If, assuming they are the largest party, the Conservatives try to force through some of the robust ideas that are currently being talked about, then it is hard to see them being successful. If they are in league with the LibDems — which admittedly requires a leap in the imagination — then Vince Cable and his team would expect to be listened to, and the result might be a quite different style of package. Not worse, necessarily, but different.

But can we expect the markets to hang around while all this horse trading is going on in Westminster?

Things are stable now because practitioners are convinced that firm action is coming soon. If the result of the election is inconclusive, then the markets might well see that as a sign of further delay and decide to run for cover. Sterling would slide and the gilts market would crash, and the Government's credit position would become even more fragile.

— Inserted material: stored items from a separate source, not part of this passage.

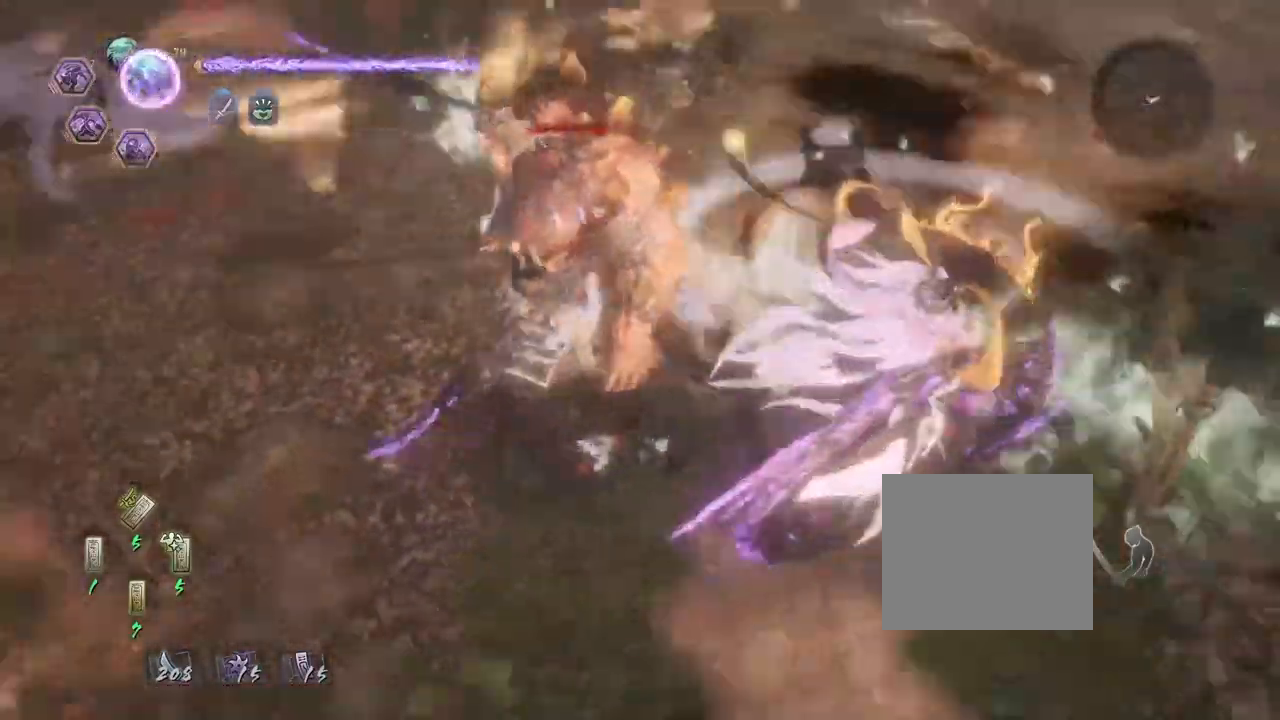
{"buttons": [], "left_stick": "center", "right_stick": "center", "events": [[67, "SQUARE", "up"], [150, "SQUARE", "down"], [233, "SQUARE", "up"], [317, "SQUARE", "down"], [417, "SQUARE", "up"]]}
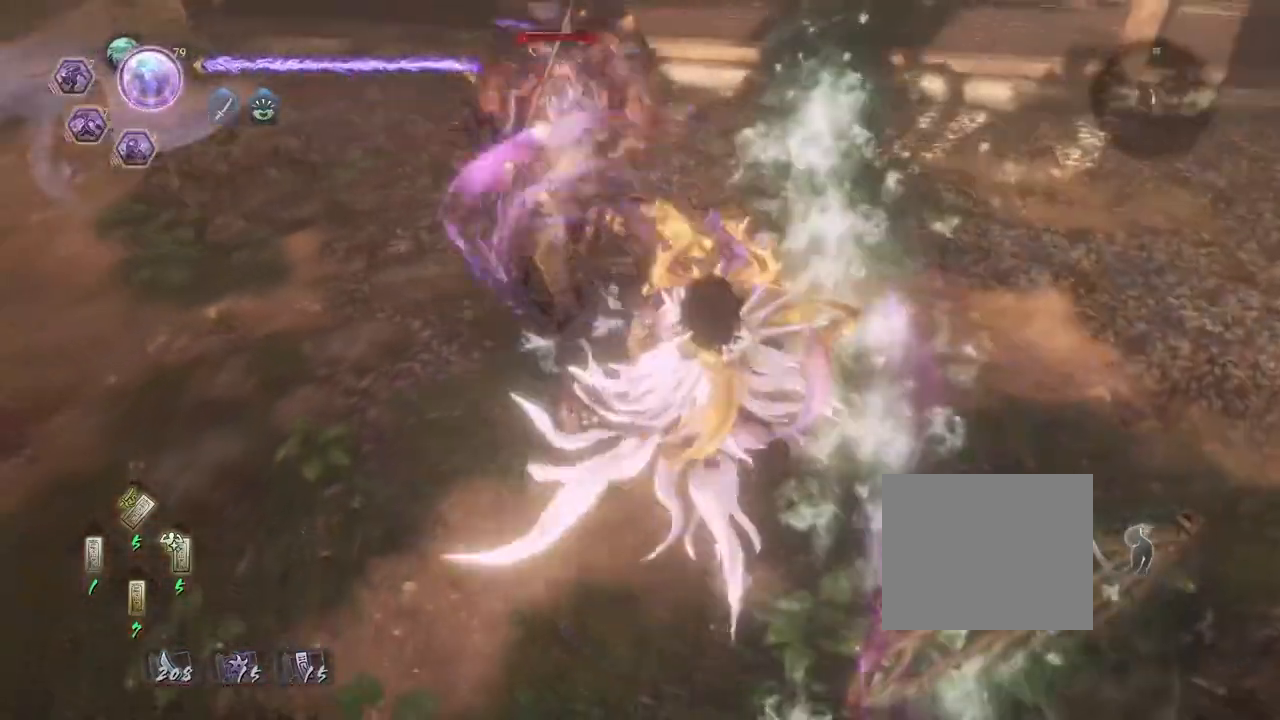
{"buttons": ["R2"], "left_stick": "center", "right_stick": "center", "events": [[167, "R2", "down"], [200, "CROSS", "down"], [317, "CROSS", "up"], [400, "CROSS", "down"], [483, "CROSS", "up"]]}
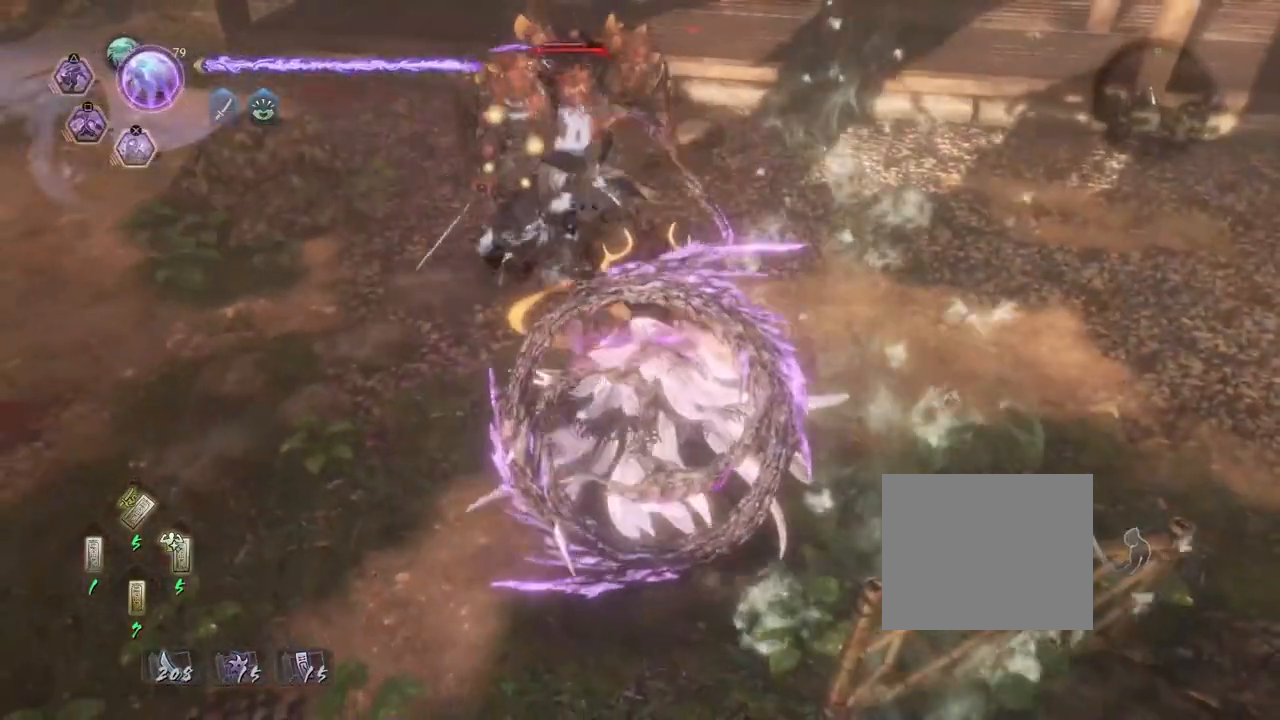
{"buttons": ["CROSS", "R2"], "left_stick": "up-left", "right_stick": "center", "events": [[67, "CROSS", "down"], [117, "left_stick", "up"], [167, "CROSS", "up"], [233, "left_stick", "up-left"], [267, "CROSS", "down"], [367, "CROSS", "up"], [450, "CROSS", "down"]]}
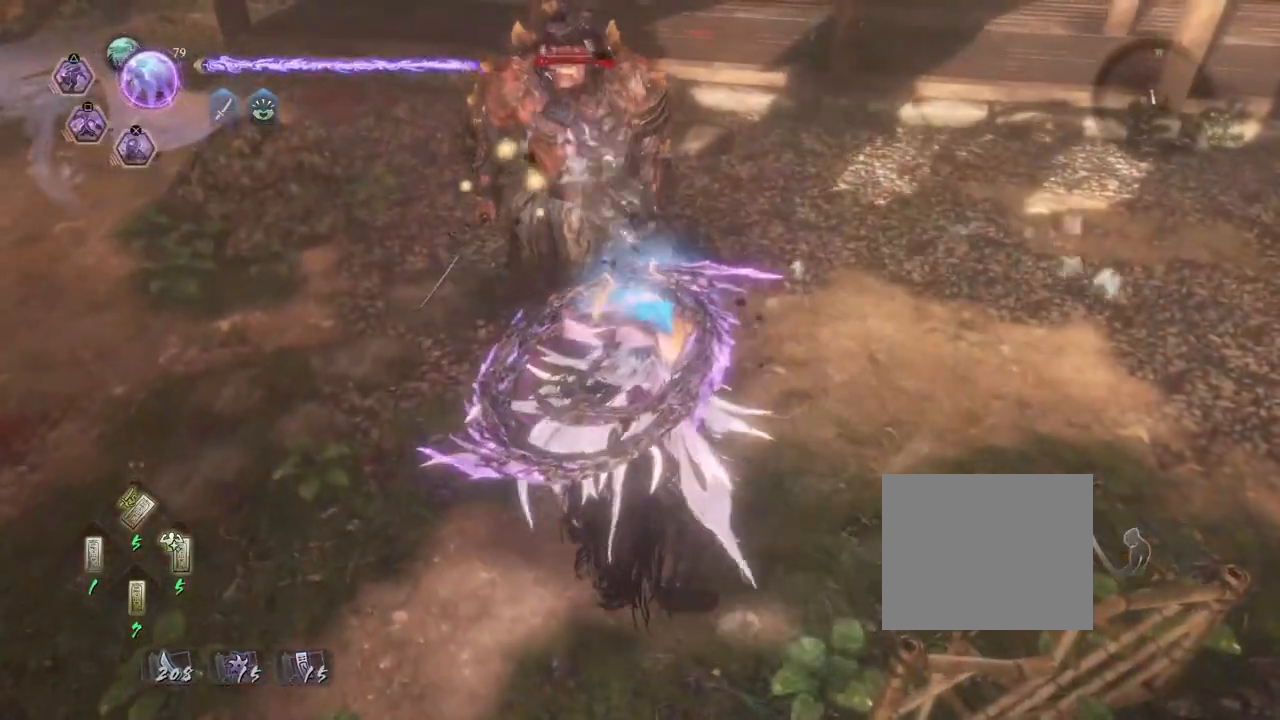
{"buttons": ["R2"], "left_stick": "up-left", "right_stick": "center", "events": [[50, "CROSS", "up"], [150, "CROSS", "down"], [233, "CROSS", "up"], [333, "CROSS", "down"], [417, "CROSS", "up"]]}
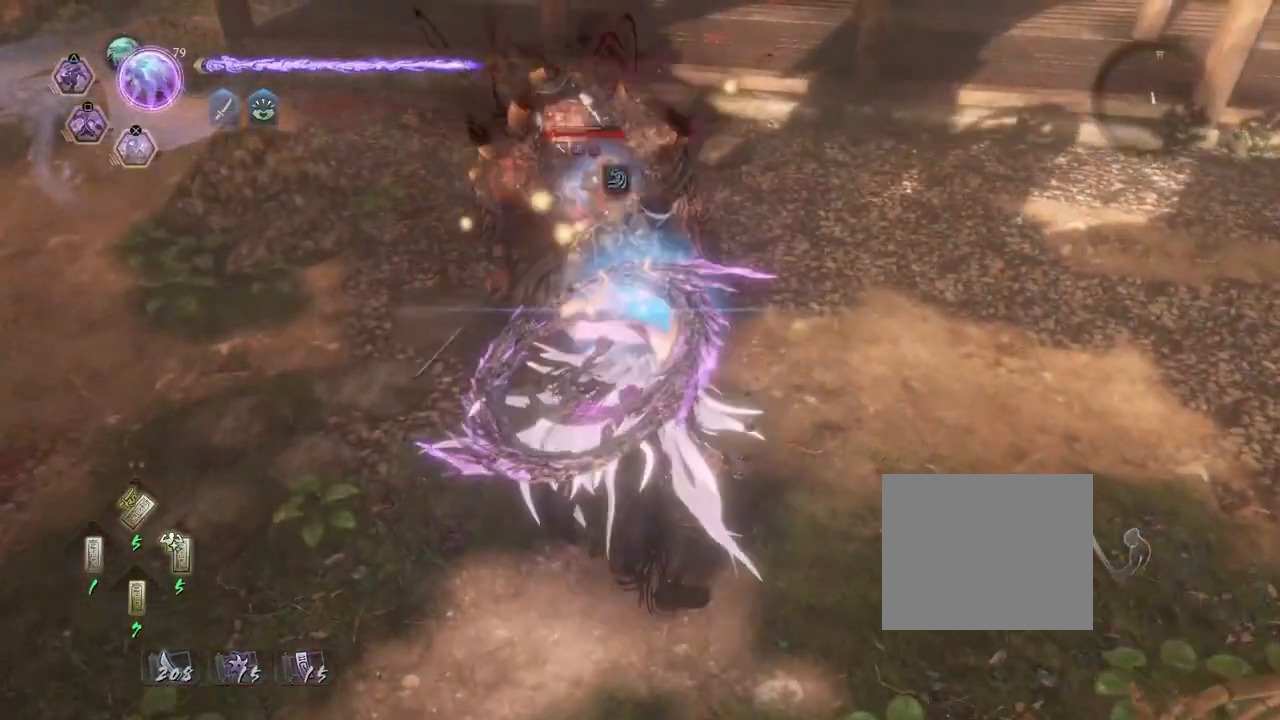
{"buttons": [], "left_stick": "up-left", "right_stick": "center", "events": [[17, "CROSS", "down"], [100, "CROSS", "up"], [183, "R2", "up"]]}
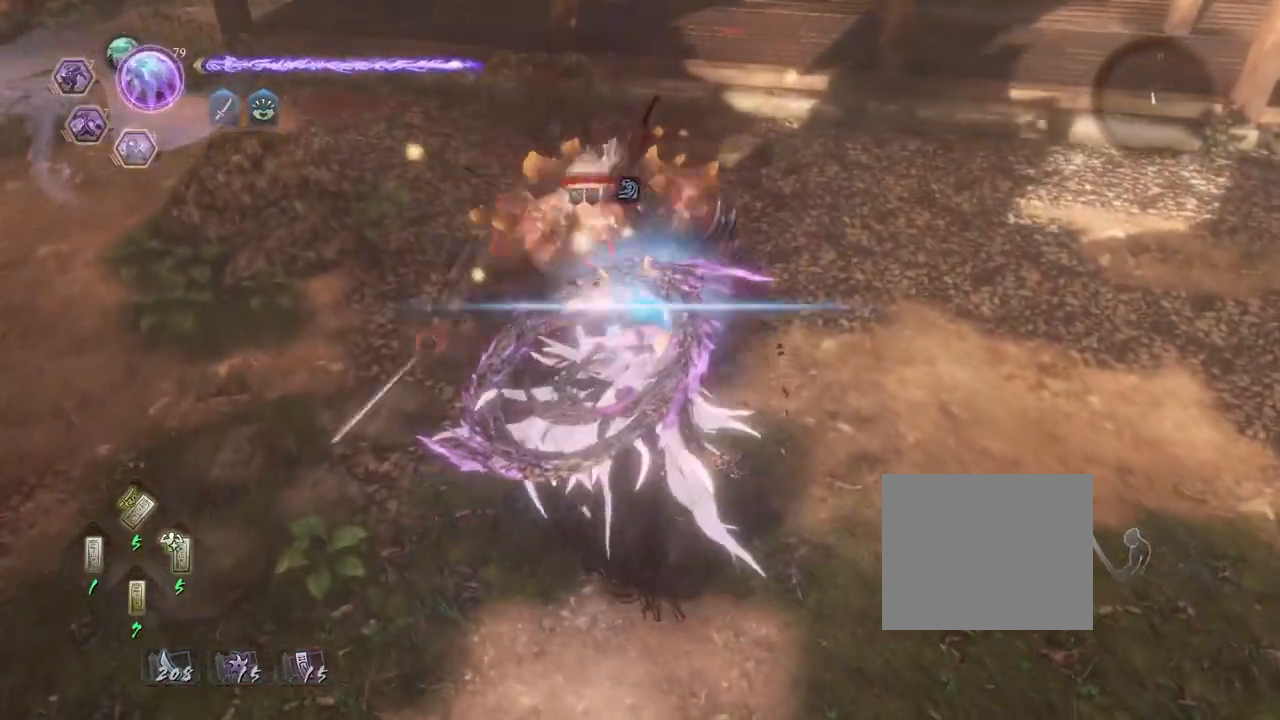
{"buttons": ["TRIANGLE"], "left_stick": "center", "right_stick": "center", "events": [[300, "left_stick", "center"], [317, "TRIANGLE", "down"], [433, "TRIANGLE", "up"], [483, "TRIANGLE", "down"]]}
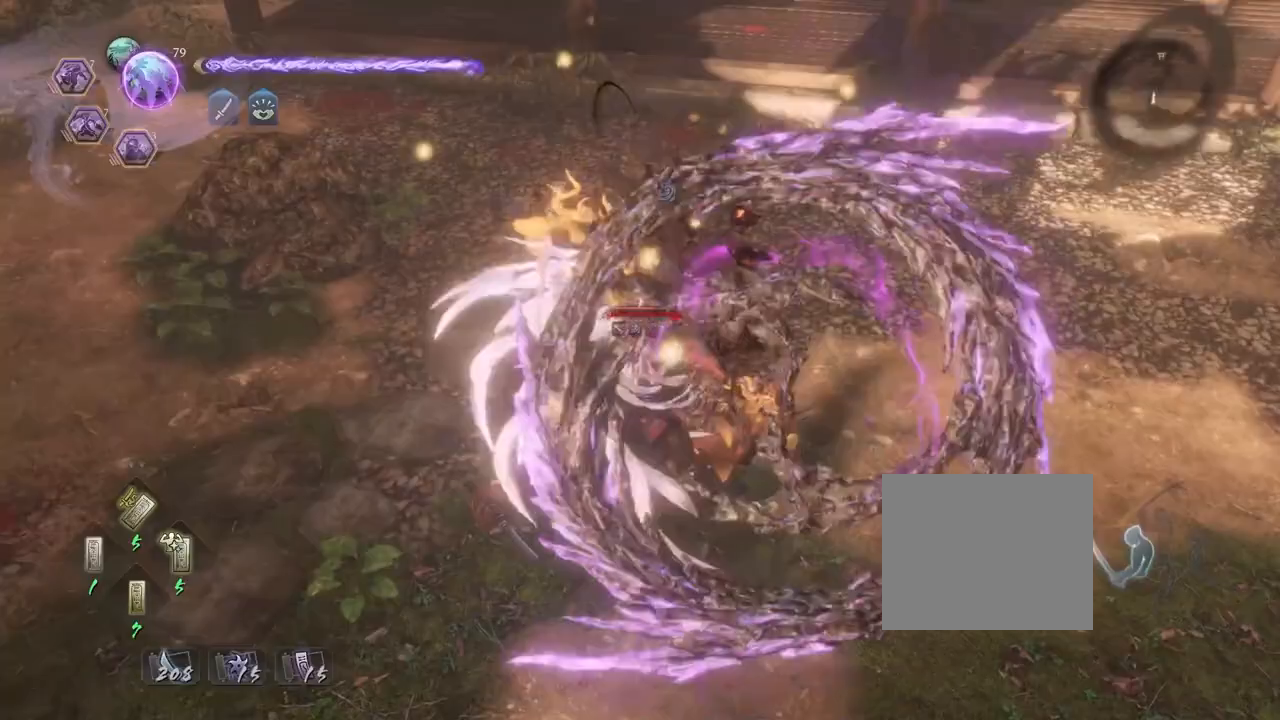
{"buttons": [], "left_stick": "center", "right_stick": "center", "events": [[83, "TRIANGLE", "up"]]}
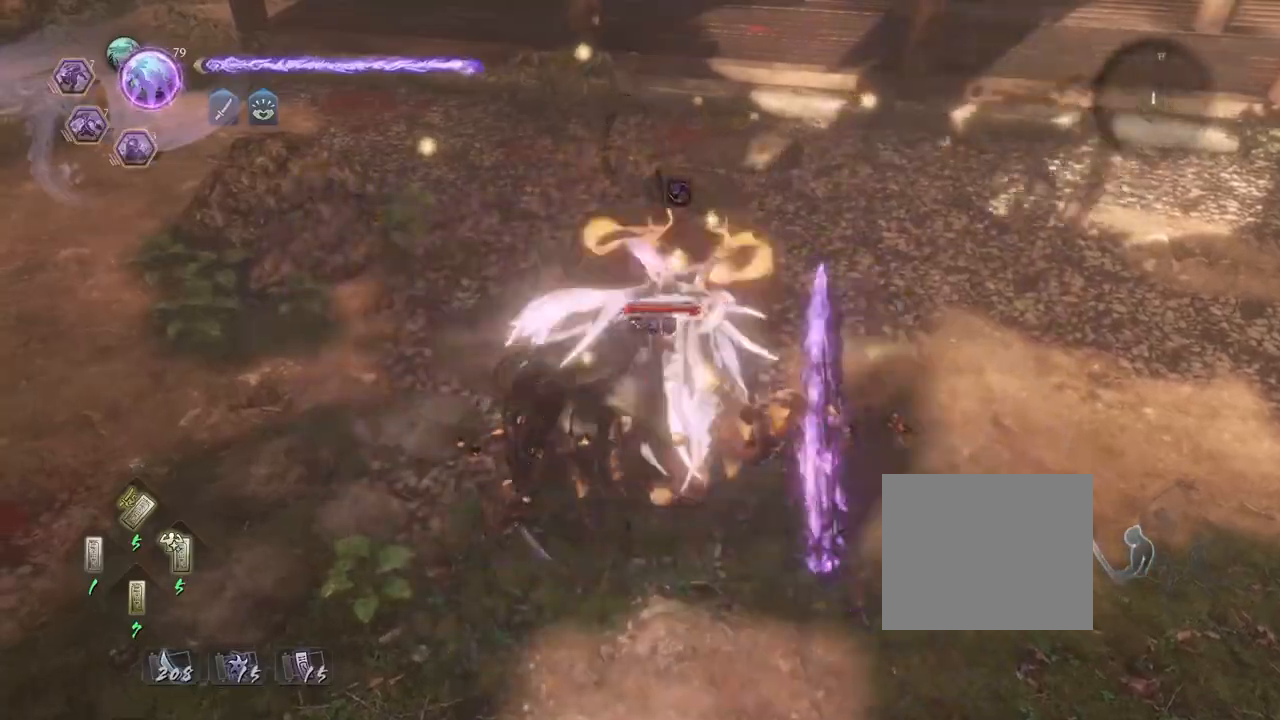
{"buttons": [], "left_stick": "center", "right_stick": "center", "events": []}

Such a situation could quickly get quite scary but here is one not entirely frivolous solution. We need all parties to say in advance that their first act on getting into power will be to call in the International Monetary Fund. Not only would that bring stability and maintain confidence but the politicians could also blame it for all the horrible things they then had to do.

Warning behind Yell deal success

If they gave prizes for the deal of the week, my vote would go to Yell, the advertising directories people, if only because of the sheer complexity of what it had to do.

Yell was floated on the stock market in those happy days before the credit crunch, having been in the hands of private-equity houses which had in turn bought it from its original owner British Telecom. A key part of private equity's value creation comes from loading the business with as much debt as it can support, and it came to market with a veritable mountain. Indeed, it was that which disabled it when the economy turned down.

What really comes home in the re-financing documents, however, is the sheer complexity of the debt arrangements. Yell is not a big company yet more than 300 banks were involved as lenders in the original syndication, and many of these moved the debt onto different entities within their organisations. As a result, those organising the refinancing had to negotiate with, and where possible secure the approval of, more than 1000 different entities.

But while it is one thing to congratulate Yell and its advisers for getting there, it also serves as a horrible warning of what is to come. Yell is just one among thousands of companies that are going to need refinancing before the credit crunch and associated deleverage have run their course.

The fashion for slicing and dicing and spreading finance around the globe suggests that even the simplest company is going to have horribly complex debt arrangements. If Yell is in any way typical — and it probably is — this is going to be a truly Herculean task that could take years to work through.

And the fees and costs are going to be astonishing.